Lower down are entries containing pictures. Copy exactly, without those pictures, the lines from the line with "## Scoring Guidelines" through the line with "This maturity model".

[Dataset entries]
**********

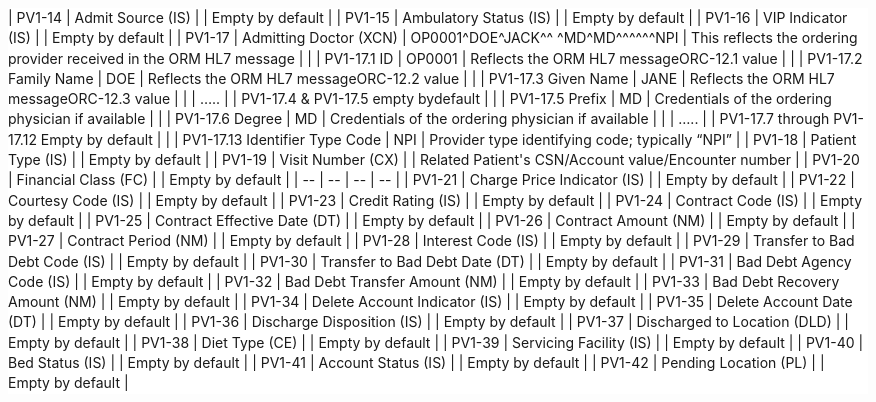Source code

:| PV1-14  | Admit Source (IS)  |   | Empty by default  |
| PV1-15  | Ambulatory Status (IS)  |   | Empty by default  |
| PV1-16  | VIP Indicator (IS)  |   | Empty by default  |
| PV1-17  | Admitting Doctor (XCN)  | OP0001^DOE^JACK^^ ^MD^MD^^^^^^NPI  | This reflects the ordering provider received in the ORM HL7 message  |
|   | PV1-17.1 ID  | OP0001  | Reflects the ORM HL7 messageORC-12.1 value  |
|   | PV1-17.2 Family Name  | DOE  | Reflects the ORM HL7 messageORC-12.2 value  |
|   | PV1-17.3 Given Name  | JANE  | Reflects the ORM HL7 messageORC-12.3 value  |
|   | …..  |   | PV1-17.4 & PV1-17.5 empty bydefault  |
|   | PV1-17.5 Prefix  | MD  | Credentials of the ordering physician if available  |
|   | PV1-17.6 Degree  | MD  | Credentials of the ordering physician if available  |
|   | …..  |   | PV1-17.7 through PV1-17.12 Empty by default  |
|   | PV1-17.13 Identifier Type Code  | NPI  | Provider type identifying code; typically “NPI”  |
| PV1-18  | Patient Type (IS)  |   | Empty by default  |
| PV1-19  | Visit Number (CX)  |   | Related Patient's CSN/Account value/Encounter number  |
| PV1-20  | Financial Class (FC)  |   | Empty by default  |
| -- | -- | -- | -- |
| PV1-21  | Charge Price Indicator (IS)  |   | Empty by default  |
| PV1-22  | Courtesy Code (IS)  |   | Empty by default  |
| PV1-23  | Credit Rating (IS)  |   | Empty by default  |
| PV1-24  | Contract Code (IS)  |   | Empty by default  |
| PV1-25  | Contract Effective Date (DT)  |   | Empty by default  |
| PV1-26  | Contract Amount (NM)  |   | Empty by default  |
| PV1-27  | Contract Period (NM)  |   | Empty by default  |
| PV1-28  | Interest Code (IS)  |   | Empty by default  |
| PV1-29  | Transfer to Bad Debt Code (IS)  |   | Empty by default  |
| PV1-30  | Transfer to Bad Debt Date (DT)  |   | Empty by default  |
| PV1-31  | Bad Debt Agency Code (IS)  |   | Empty by default  |
| PV1-32  | Bad Debt Transfer Amount (NM)  |   | Empty by default  |
| PV1-33  | Bad Debt Recovery Amount (NM)  |   | Empty by default  |
| PV1-34  | Delete Account Indicator (IS)  |   | Empty by default  |
| PV1-35  | Delete Account Date (DT)  |   | Empty by default  |
| PV1-36  | Discharge Disposition (IS)  |   | Empty by default  |
| PV1-37  | Discharged to Location (DLD)  |   | Empty by default  |
| PV1-38  | Diet Type (CE)  |   | Empty by default  |
| PV1-39  | Servicing Facility (IS)  |   | Empty by default  |
| PV1-40  | Bed Status (IS)  |   | Empty by default  |
| PV1-41  | Account Status (IS)  |   | Empty by default  |
| PV1-42  | Pending Location (PL)  |   | Empty by default  |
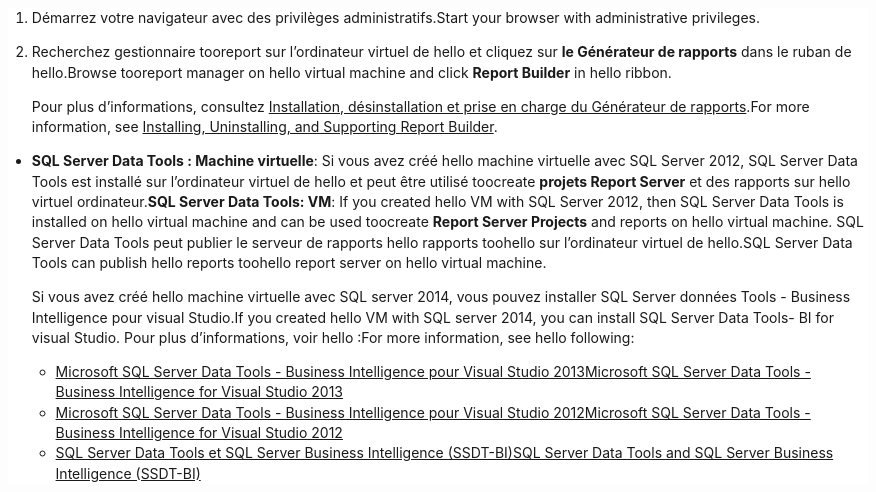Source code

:   1. <span data-ttu-id="ff34c-382">Démarrez votre navigateur avec des privilèges administratifs.</span><span class="sxs-lookup"><span data-stu-id="ff34c-382">Start your browser with administrative privileges.</span></span>
  2. <span data-ttu-id="ff34c-383">Recherchez gestionnaire tooreport sur l’ordinateur virtuel de hello et cliquez sur **le Générateur de rapports** dans le ruban de hello.</span><span class="sxs-lookup"><span data-stu-id="ff34c-383">Browse tooreport manager on hello virtual machine and click **Report Builder**  in hello ribbon.</span></span>
     
     <span data-ttu-id="ff34c-384">Pour plus d’informations, consultez [Installation, désinstallation et prise en charge du Générateur de rapports](https://technet.microsoft.com/library/dd207038.aspx).</span><span class="sxs-lookup"><span data-stu-id="ff34c-384">For more information, see [Installing, Uninstalling, and Supporting Report Builder](https://technet.microsoft.com/library/dd207038.aspx).</span></span>
* <span data-ttu-id="ff34c-385">**SQL Server Data Tools : Machine virtuelle**: Si vous avez créé hello machine virtuelle avec SQL Server 2012, SQL Server Data Tools est installé sur l’ordinateur virtuel de hello et peut être utilisé toocreate **projets Report Server** et des rapports sur hello virtuel ordinateur.</span><span class="sxs-lookup"><span data-stu-id="ff34c-385">**SQL Server Data Tools: VM**:  If you created hello VM with SQL Server 2012, then SQL Server Data Tools is installed on hello virtual machine and can be used toocreate **Report Server Projects** and reports on hello virtual machine.</span></span> <span data-ttu-id="ff34c-386">SQL Server Data Tools peut publier le serveur de rapports hello rapports toohello sur l’ordinateur virtuel de hello.</span><span class="sxs-lookup"><span data-stu-id="ff34c-386">SQL Server Data Tools can publish hello reports toohello report server on hello virtual machine.</span></span>
  
    <span data-ttu-id="ff34c-387">Si vous avez créé hello machine virtuelle avec SQL server 2014, vous pouvez installer SQL Server données Tools - Business Intelligence pour visual Studio.</span><span class="sxs-lookup"><span data-stu-id="ff34c-387">If you created hello VM with SQL server 2014, you can install SQL Server Data Tools- BI for visual Studio.</span></span> <span data-ttu-id="ff34c-388">Pour plus d’informations, voir hello :</span><span class="sxs-lookup"><span data-stu-id="ff34c-388">For more information, see hello following:</span></span>
  
  * [<span data-ttu-id="ff34c-389">Microsoft SQL Server Data Tools - Business Intelligence pour Visual Studio 2013</span><span class="sxs-lookup"><span data-stu-id="ff34c-389">Microsoft SQL Server Data Tools - Business Intelligence for Visual Studio 2013</span></span>](https://www.microsoft.com/download/details.aspx?id=42313)
  * [<span data-ttu-id="ff34c-390">Microsoft SQL Server Data Tools - Business Intelligence pour Visual Studio 2012</span><span class="sxs-lookup"><span data-stu-id="ff34c-390">Microsoft SQL Server Data Tools - Business Intelligence for Visual Studio 2012</span></span>](https://www.microsoft.com/download/details.aspx?id=36843)
  * [<span data-ttu-id="ff34c-391">SQL Server Data Tools et SQL Server Business Intelligence (SSDT-BI)</span><span class="sxs-lookup"><span data-stu-id="ff34c-391">SQL Server Data Tools and SQL Server Business Intelligence (SSDT-BI)</span></span>](http://curah.microsoft.com/30004/sql-server-data-tools-ssdt-and-sql-server-business-intelligence)
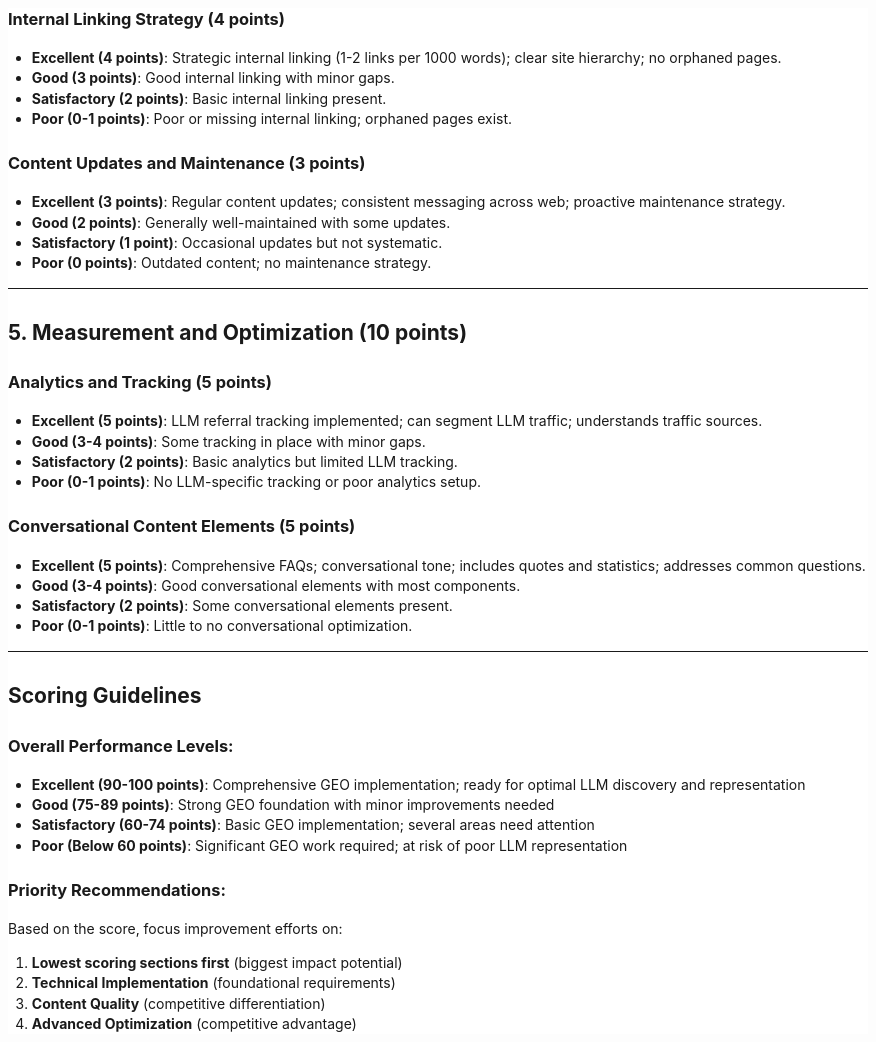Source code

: ### Internal Linking Strategy (4 points)
- **Excellent (4 points)**: Strategic internal linking (1-2 links per 1000 words); clear site hierarchy; no orphaned pages.
- **Good (3 points)**: Good internal linking with minor gaps.
- **Satisfactory (2 points)**: Basic internal linking present.
- **Poor (0-1 points)**: Poor or missing internal linking; orphaned pages exist.

### Content Updates and Maintenance (3 points)
- **Excellent (3 points)**: Regular content updates; consistent messaging across web; proactive maintenance strategy.
- **Good (2 points)**: Generally well-maintained with some updates.
- **Satisfactory (1 point)**: Occasional updates but not systematic.
- **Poor (0 points)**: Outdated content; no maintenance strategy.

---

## 5. Measurement and Optimization (10 points)

### Analytics and Tracking (5 points)
- **Excellent (5 points)**: LLM referral tracking implemented; can segment LLM traffic; understands traffic sources.
- **Good (3-4 points)**: Some tracking in place with minor gaps.
- **Satisfactory (2 points)**: Basic analytics but limited LLM tracking.
- **Poor (0-1 points)**: No LLM-specific tracking or poor analytics setup.

### Conversational Content Elements (5 points)
- **Excellent (5 points)**: Comprehensive FAQs; conversational tone; includes quotes and statistics; addresses common questions.
- **Good (3-4 points)**: Good conversational elements with most components.
- **Satisfactory (2 points)**: Some conversational elements present.
- **Poor (0-1 points)**: Little to no conversational optimization.

---

## Scoring Guidelines

### Overall Performance Levels:
- **Excellent (90-100 points)**: Comprehensive GEO implementation; ready for optimal LLM discovery and representation
- **Good (75-89 points)**: Strong GEO foundation with minor improvements needed
- **Satisfactory (60-74 points)**: Basic GEO implementation; several areas need attention
- **Poor (Below 60 points)**: Significant GEO work required; at risk of poor LLM representation

### Priority Recommendations:
Based on the score, focus improvement efforts on:
1. **Lowest scoring sections first** (biggest impact potential)
2. **Technical Implementation** (foundational requirements)
3. **Content Quality** (competitive differentiation)
4. **Advanced Optimization** (competitive advantage)
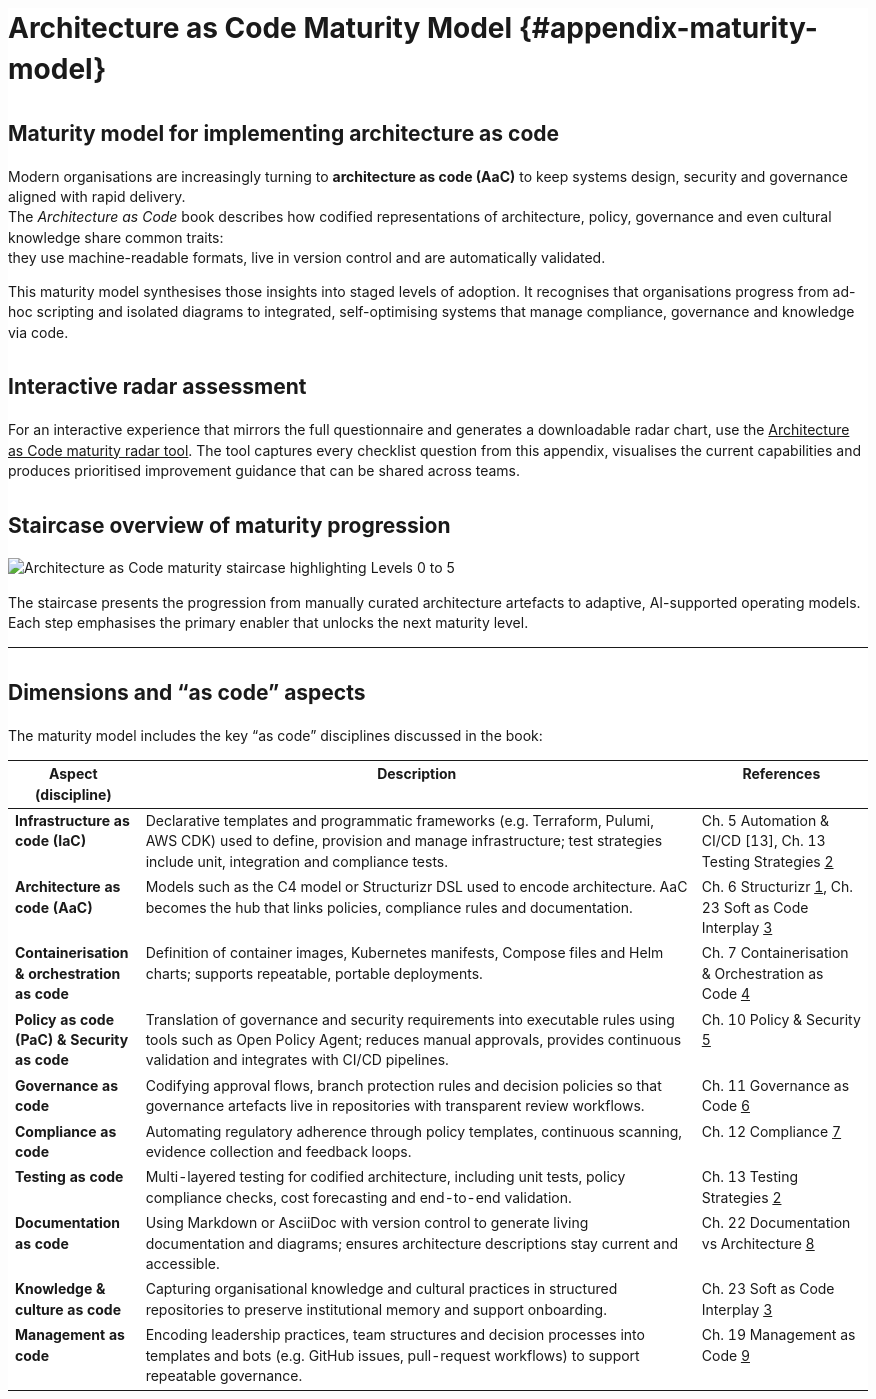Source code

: # Architecture as Code Maturity Model {#appendix-maturity-model}

## Maturity model for implementing architecture as code

Modern organisations are increasingly turning to **architecture as code (AaC)** to keep systems design, security and governance aligned with rapid delivery.  
The *Architecture as Code* book describes how codified representations of architecture, policy, governance and even cultural knowledge share common traits:  
they use machine-readable formats, live in version control and are automatically validated.  

This maturity model synthesises those insights into staged levels of adoption.
It recognises that organisations progress from ad-hoc scripting and isolated diagrams to integrated, self-optimising systems that manage compliance, governance and knowledge via code.

## Interactive radar assessment

For an interactive experience that mirrors the full questionnaire and generates a downloadable radar chart, use the [Architecture as Code maturity radar tool](maturity_model_radar.html). The tool captures every checklist question from this appendix, visualises the current capabilities and produces prioritised improvement guidance that can be shared across teams.

## Staircase overview of maturity progression

![Architecture as Code maturity staircase highlighting Levels 0 to 5](images/diagram_32_maturity_model.png)

The staircase presents the progression from manually curated architecture artefacts to adaptive, AI-supported operating models. Each step emphasises the primary enabler that unlocks the next maturity level.

---

## Dimensions and “as code” aspects

The maturity model includes the key “as code” disciplines discussed in the book:

| Aspect (discipline) | Description | References |
|----------------------|-------------|-------------|
| **Infrastructure as code (IaC)** | Declarative templates and programmatic frameworks (e.g. Terraform, Pulumi, AWS CDK) used to define, provision and manage infrastructure; test strategies include unit, integration and compliance tests. | Ch. 5 Automation & CI/CD [13], Ch. 13 Testing Strategies [2] |
| **Architecture as code (AaC)** | Models such as the C4 model or Structurizr DSL used to encode architecture. AaC becomes the hub that links policies, compliance rules and documentation. | Ch. 6 Structurizr [1], Ch. 23 Soft as Code Interplay [3] |
| **Containerisation & orchestration as code** | Definition of container images, Kubernetes manifests, Compose files and Helm charts; supports repeatable, portable deployments. | Ch. 7 Containerisation & Orchestration as Code [4] |
| **Policy as code (PaC) & Security as code** | Translation of governance and security requirements into executable rules using tools such as Open Policy Agent; reduces manual approvals, provides continuous validation and integrates with CI/CD pipelines. | Ch. 10 Policy & Security [5] |
| **Governance as code** | Codifying approval flows, branch protection rules and decision policies so that governance artefacts live in repositories with transparent review workflows. | Ch. 11 Governance as Code [6] |
| **Compliance as code** | Automating regulatory adherence through policy templates, continuous scanning, evidence collection and feedback loops. | Ch. 12 Compliance [7] |
| **Testing as code** | Multi-layered testing for codified architecture, including unit tests, policy compliance checks, cost forecasting and end-to-end validation. | Ch. 13 Testing Strategies [2] |
| **Documentation as code** | Using Markdown or AsciiDoc with version control to generate living documentation and diagrams; ensures architecture descriptions stay current and accessible. | Ch. 22 Documentation vs Architecture [8] |
| **Knowledge & culture as code** | Capturing organisational knowledge and cultural practices in structured repositories to preserve institutional memory and support onboarding. | Ch. 23 Soft as Code Interplay [3] |
| **Management as code** | Encoding leadership practices, team structures and decision processes into templates and bots (e.g. GitHub issues, pull-request workflows) to support repeatable governance. | Ch. 19 Management as Code [9] |


[1]: https://github.com/dwmkerr/architecture-as-code "Architecture as Code GitHub Repository"  
[2]: https://raw.githubusercontent.com/Geonitab/architecture_as_code/main/docs/13_testing_strategies.md "Testing Strategies Chapter"  
[3]: https://raw.githubusercontent.com/Geonitab/architecture_as_code/main/docs/23_soft_as_code_interplay.md "Soft as Code Interplay Chapter"  
[4]: https://raw.githubusercontent.com/Geonitab/architecture_as_code/main/docs/07_containerisation_and_orchestration.md "Containerisation and Orchestration Chapter"  
[5]: https://raw.githubusercontent.com/Geonitab/architecture_as_code/main/docs/10_policy_and_security.md "Policy and Security Chapter"  
[6]: https://raw.githubusercontent.com/Geonitab/architecture_as_code/main/docs/11_governance_as_code.md "Governance as Code Chapter"  
[7]: https://raw.githubusercontent.com/Geonitab/architecture_as_code/main/docs/12_compliance.md "Compliance Chapter"  
[8]: https://raw.githubusercontent.com/Geonitab/architecture_as_code/main/docs/22_documentation_vs_architecture.md "Documentation vs Architecture Chapter"  
[9]: https://raw.githubusercontent.com/Geonitab/architecture_as_code/main/docs/19_management_as_code.md "Management as Code Chapter"  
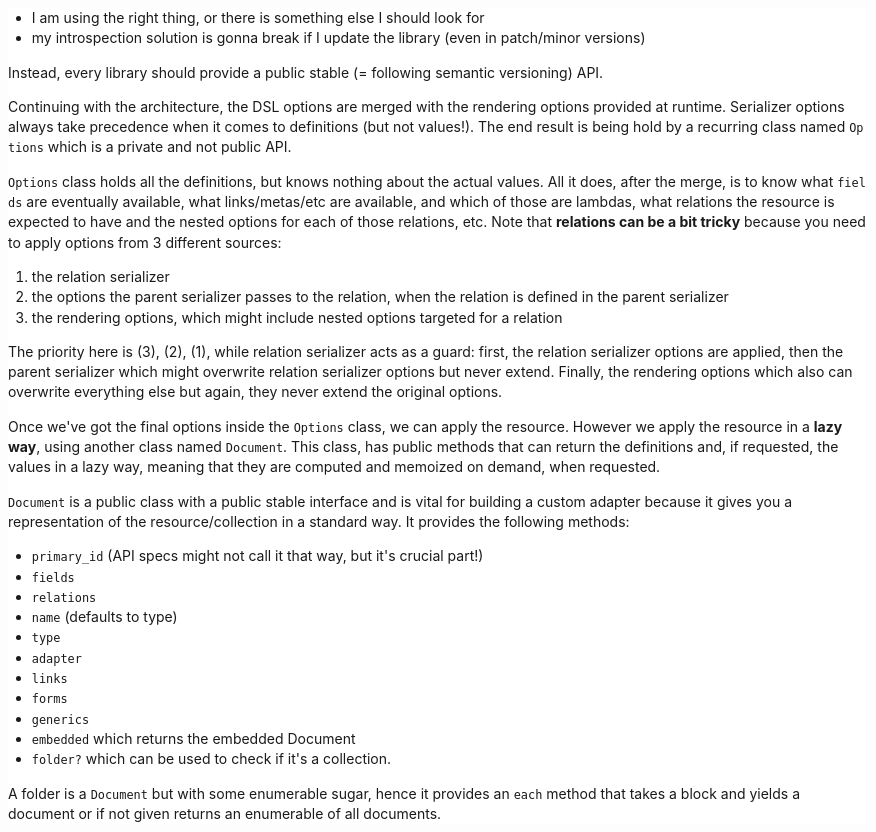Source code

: * I am using the right thing, or there is something else I should look for
* my introspection solution is gonna break if I update the library (even in patch/minor versions)

Instead, every library should provide a public stable (= following semantic versioning) API.

Continuing with the architecture, the DSL options are merged with the rendering options provided at runtime.
Serializer options always take precedence when it comes to definitions (but not values!).
The end result is being hold by a recurring class named `Options` which is
a private and not public API.

`Options` class holds all the definitions, but knows nothing about the actual
values. All it does, after the merge, is to know what `fields` are eventually
available, what links/metas/etc are available, and which of those are lambdas,
what relations the resource is expected to have and the nested options for
each of those relations, etc.
Note that **relations can be a bit tricky** because you need to apply options from 3 different
sources:

1. the relation serializer
2. the options the parent serializer passes to the relation, when the relation is defined
in the parent serializer
3. the rendering options, which might include nested options targeted for a relation

The priority here is (3), (2), (1), while relation serializer acts as a guard:
first, the relation serializer options are applied,
then the parent serializer which might overwrite relation serializer options but never
extend. Finally, the rendering options which also can overwrite everything else
but again, they never extend the original options.

Once we've got the final options inside the `Options` class, we can apply the resource.
However we apply the resource in a **lazy way**, using another class named
`Document`. This class, has public methods that can return the definitions and,
if requested, the values in a lazy way, meaning that they are computed and memoized
on demand, when requested.

`Document` is a public class with a public stable interface and is vital for building
a custom adapter because it gives you a representation of the resource/collection
in a standard way. It provides the following methods:

* `primary_id` (API specs might not call it that way, but it's crucial part!)
* `fields`
* `relations`
* `name` (defaults to type)
* `type`
* `adapter`
* `links`
* `forms`
* `generics`
* `embedded` which returns the embedded Document
* `folder?` which can be used to check if it's a collection.

A folder is a `Document` but with some enumerable sugar, hence it provides
an `each` method that takes a block and yields a document or if not given
returns an enumerable of all documents.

**********

◆ Answer box ◆
## Scoring Guidelines

### Overall Performance Levels:
- **Excellent (90-100 points)**: Comprehensive GEO implementation; ready for optimal LLM discovery and representation
- **Good (75-89 points)**: Strong GEO foundation with minor improvements needed
- **Satisfactory (60-74 points)**: Basic GEO implementation; several areas need attention
- **Poor (Below 60 points)**: Significant GEO work required; at risk of poor LLM representation

### Priority Recommendations:
Based on the score, focus improvement efforts on:
1. **Lowest scoring sections first** (biggest impact potential)
2. **Technical Implementation** (foundational requirements)
3. **Content Quality** (competitive differentiation)
4. **Advanced Optimization** (competitive advantage)
Source code

: # Architecture as Code Maturity Model {#appendix-maturity-model}

## Maturity model for implementing architecture as code

Modern organisations are increasingly turning to **architecture as code (AaC)** to keep systems design, security and governance aligned with rapid delivery.  
The *Architecture as Code* book describes how codified representations of architecture, policy, governance and even cultural knowledge share common traits:  
they use machine-readable formats, live in version control and are automatically validated.  

This maturity model synthesises those insights into staged levels of adoption.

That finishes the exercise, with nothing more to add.